Parsing hex as string is easy, but how do I convert:

julia> ds.addr
1318767-element Vector{Union{Missing, String}}:
 "682"
 "5c1"
...

into a Vector of integers?
I can parse scalar values using parse(Int64, "0a", base=16), but how do I apply such a function on a Vector?

This was my idea. Not parsing the value inside the informat. Like: ``` function hex(str) return "0x"*str end register_informat(hex) ``` Did you read https://sl-solution.github.io/DLMReader.jl/stable/man/informat/ ?

Users can define their own informats, which is basically a function with one positional argument.
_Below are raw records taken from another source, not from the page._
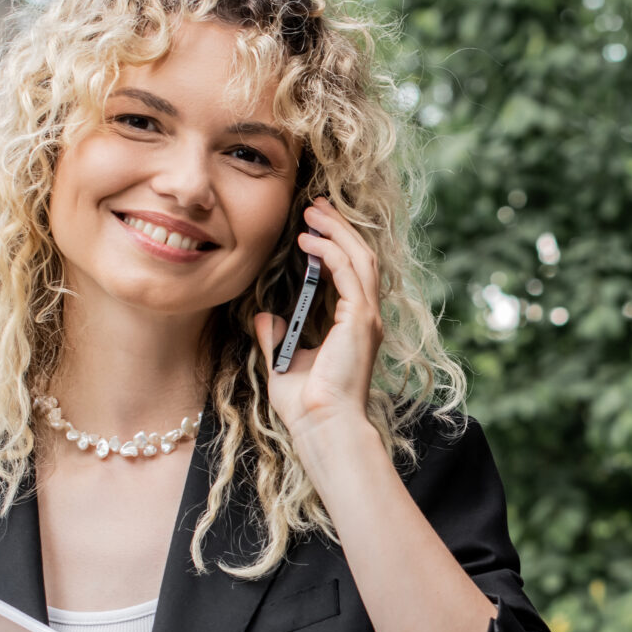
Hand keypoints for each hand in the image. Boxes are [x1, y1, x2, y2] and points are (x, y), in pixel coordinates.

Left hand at [252, 195, 383, 441]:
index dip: (333, 245)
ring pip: (359, 257)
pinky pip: (349, 272)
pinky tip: (308, 241)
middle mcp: (365, 318)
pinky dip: (330, 251)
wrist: (321, 426)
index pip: (349, 273)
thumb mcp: (284, 362)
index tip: (312, 227)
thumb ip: (276, 337)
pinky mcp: (361, 319)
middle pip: (358, 257)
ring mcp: (366, 317)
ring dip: (335, 231)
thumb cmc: (306, 405)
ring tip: (313, 213)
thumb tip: (264, 316)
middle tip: (315, 206)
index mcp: (352, 326)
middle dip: (337, 227)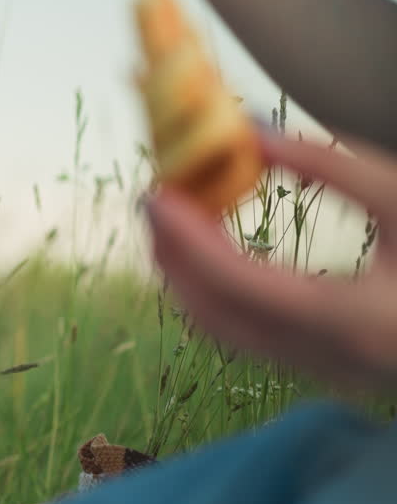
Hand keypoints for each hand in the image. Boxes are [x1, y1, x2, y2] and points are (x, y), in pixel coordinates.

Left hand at [146, 132, 396, 388]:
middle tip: (154, 198)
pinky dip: (213, 294)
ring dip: (185, 278)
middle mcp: (329, 360)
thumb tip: (250, 131)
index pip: (237, 282)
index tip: (155, 191)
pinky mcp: (327, 366)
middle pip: (213, 317)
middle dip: (170, 258)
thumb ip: (329, 163)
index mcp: (350, 321)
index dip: (186, 236)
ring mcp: (326, 372)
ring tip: (174, 217)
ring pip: (222, 335)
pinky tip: (211, 248)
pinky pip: (245, 337)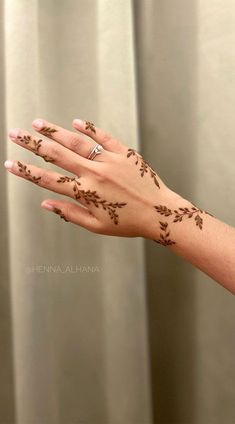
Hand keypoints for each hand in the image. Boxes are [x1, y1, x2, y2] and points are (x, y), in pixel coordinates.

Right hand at [4, 117, 173, 238]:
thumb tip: (46, 204)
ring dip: (54, 132)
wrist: (160, 213)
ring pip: (76, 142)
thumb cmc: (129, 223)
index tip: (11, 163)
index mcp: (86, 192)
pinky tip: (76, 122)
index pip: (48, 180)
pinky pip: (104, 137)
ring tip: (37, 124)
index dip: (26, 171)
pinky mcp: (124, 153)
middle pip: (56, 155)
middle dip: (32, 144)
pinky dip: (90, 129)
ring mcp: (110, 161)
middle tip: (15, 134)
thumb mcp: (96, 226)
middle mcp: (94, 173)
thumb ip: (70, 213)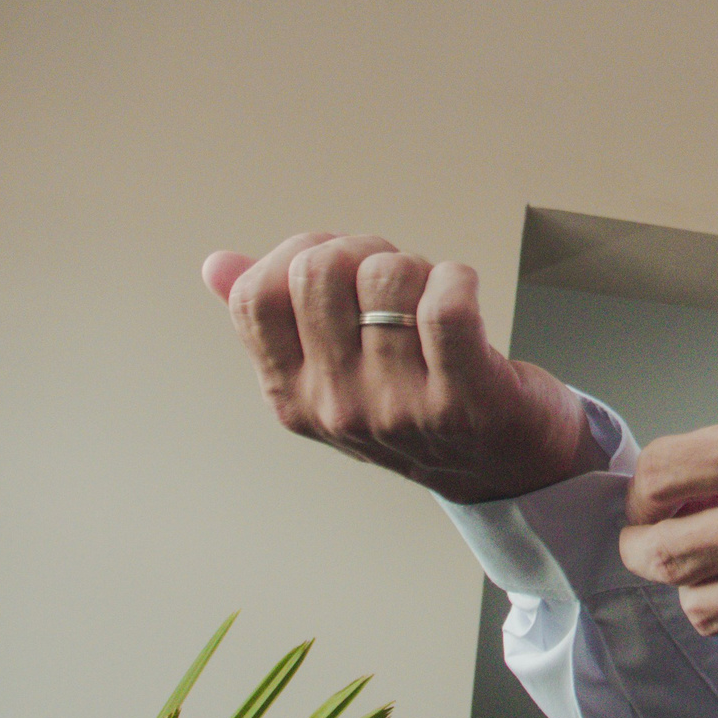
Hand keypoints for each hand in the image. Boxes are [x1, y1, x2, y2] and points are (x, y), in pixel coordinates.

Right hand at [204, 233, 594, 503]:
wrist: (503, 467)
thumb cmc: (413, 405)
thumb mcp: (331, 373)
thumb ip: (274, 319)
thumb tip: (215, 265)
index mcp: (290, 396)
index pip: (257, 296)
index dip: (299, 253)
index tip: (338, 265)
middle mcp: (336, 407)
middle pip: (318, 271)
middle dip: (363, 250)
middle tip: (393, 279)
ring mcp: (397, 407)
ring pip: (388, 277)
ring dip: (419, 268)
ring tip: (431, 298)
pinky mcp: (462, 399)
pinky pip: (446, 305)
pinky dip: (458, 279)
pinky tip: (462, 294)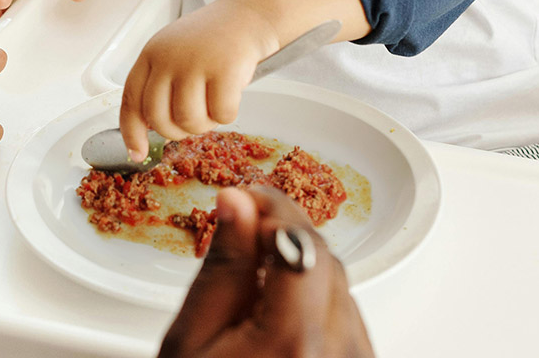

The function must accept a special mutable string and returns its modified value (or returns a subset of it).

Nice idea, but it doesn’t work:

julia> include("scripts/read_hex.jl")
ERROR: LoadError: AssertionError: informat must return its input or a subset of its input
Stacktrace:
 [1] register_informat(f::Function; quiet::Bool, force::Bool)
   @ DLMReader ~/.julia/packages/DLMReader/gB2Mj/src/informats.jl:24
 [2] register_informat(f::Function)
   @ DLMReader ~/.julia/packages/DLMReader/gB2Mj/src/informats.jl:23
 [3] top-level scope
   @ ~/repos/LogFiles/scripts/read_hex.jl:13
 [4] include(fname::String)
   @ Base.MainInclude ./client.jl:476
 [5] top-level scope
   @ REPL[3]:1
in expression starting at /home/ufechner/repos/LogFiles/scripts/read_hex.jl:13

One way:

julia> x
3-element Vector{Union{Missing, String}}:
 "682"
 "5c1"
 missing

julia> passmissing(y -> parse(Int64, y, base = 16)).(x)
3-element Vector{Union{Missing, Int64}}:
 1666
 1473
     missing
1 Like

In which package is “passmissing” defined?

It’s in Missings, but is also rexported by DataFrames so if you read from a CSV into a DataFrame it should be available anyway.

It’s a simple function though which you could replace by this if you don’t want an extra dependency:

julia> (y -> ismissing(y) ? y : parse(Int64, y, base = 16)).(x)
3-element Vector{Union{Missing, Int64}}:
 1666
 1473
     missing

Thanks!

Now using this code:

function hex2int(str)
    if ismissing(str) return missing end
    return parse(Int64, str, base=16)
end

ds = filereader(logfile_name, types = [Float64, Int, String, Int, Int, Int, Int, Int, Int, Int, Int, Int, Int], 
    header=[:time, :RTR, :addr_hex, :Flags, :DLC, :d1, :d2, :d3, :d4, :d5, :d6, :d7, :d8], warn=0)

modify!(ds, :addr_hex => byrow(hex2int) => :addr)
select!(ds, Not(:addr_hex))
select!(ds, [1,2,13,4,5,6,7,8,9,10,11,12])

You are right. My idea doesn’t work.
Adding a “0x” in front seems to be not possible as it would make the string longer, which somehow isn’t allowed.